French Onion Tarte Tatin 🧅
Was inspired on putting a twist on this classic after a recent trip to @thecloveclub, recipe below!
Onion Jam Method
Melt about a tablespoon or so of butter into a pan
Add your sliced onions and allow to caramelize and get color, without moving them around so much.
When they begin a fond on the bottom of the pan add a little water to deglaze and bring those flavors into the onions and then further cook until liquid evaporates; repeat
Do this until the onions are a dark caramelized complexion and just before they’re finished, the final addition of liquid should be a little beef stock or even some sherry vinegar.
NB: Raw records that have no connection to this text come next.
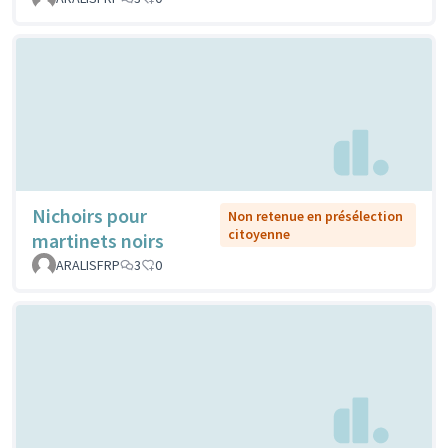
Nichoirs pour
Non retenue en présélection
citoyenne
martinets noirs
ARALISFRP
3
0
I personally like to deglaze with some sherry, season with salt, a few sprigs of thyme and some fresh cracked pepper
Set aside for later or keep chilled in the fridge
Pie Dough
2 cups all-purpose flour
1 tbsp sugar
1 tsp salt
1 cup unsalted butter, (2 sticks) sliced
2 tbsp milk
1 egg
Combine the sugar, salt, and milk into a bowl.
Add in the egg and slowly blend in the dough.
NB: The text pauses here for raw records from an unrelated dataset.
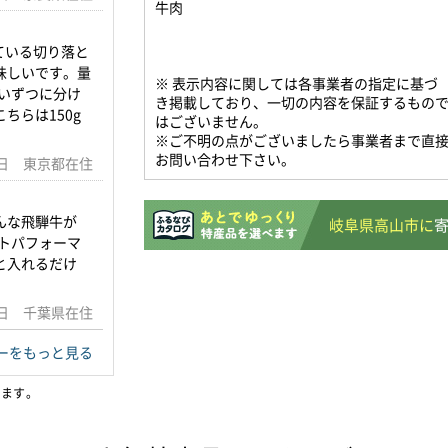
牛肉
している切り落と
味しいです。量
※ 表示内容に関しては各事業者の指定に基づ
らいずつに分け
き掲載しており、一切の内容を保証するもの
ちらは150g
はございません。
。
※ご不明の点がございましたら事業者まで直
お問い合わせ下さい。
27日 東京都在住
んな飛騨牛が
岐阜県高山市に
ストパフォーマ
と入れるだけ
28日 千葉県在住
ーをもっと見る
います。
Add the butter, pulse until the butter is broken down and blended well into the mixture.
Split into two discs and keep chilled
*When rolling out the dough, I like to do this ahead of time and keep it chilled in the freezer, having a stiffer dough is better to handle and helps prevent the butter from softening too much before the bake. I like to make little ridges around the outside, like a pizza crust, to help hold it all in when it bakes. I also dock the dough to help with even cooking
To assemble…
Butter the bottom of a stainless steel or cast iron pan
Dust evenly with about 1 to 2 tablespoons granulated sugar
Lay the onion wedges on top, yellow, Spanish, sweet; doesn’t matter just stay away from white onions
Once the bottom of your pan is starting to caramelize, lay down the onion jam. You may need to move the pan around the heat to ensure even caramelizing
I then added a good handful or grated smoked gruyere
Season with a little salt and some fresh thyme
Throw the pie crust on top, make a few air vents and bake at 400 for about 30 minutes
Allow to cool for 10 minutes before inverting onto a plate
Let cool for 20 minutes before slicing!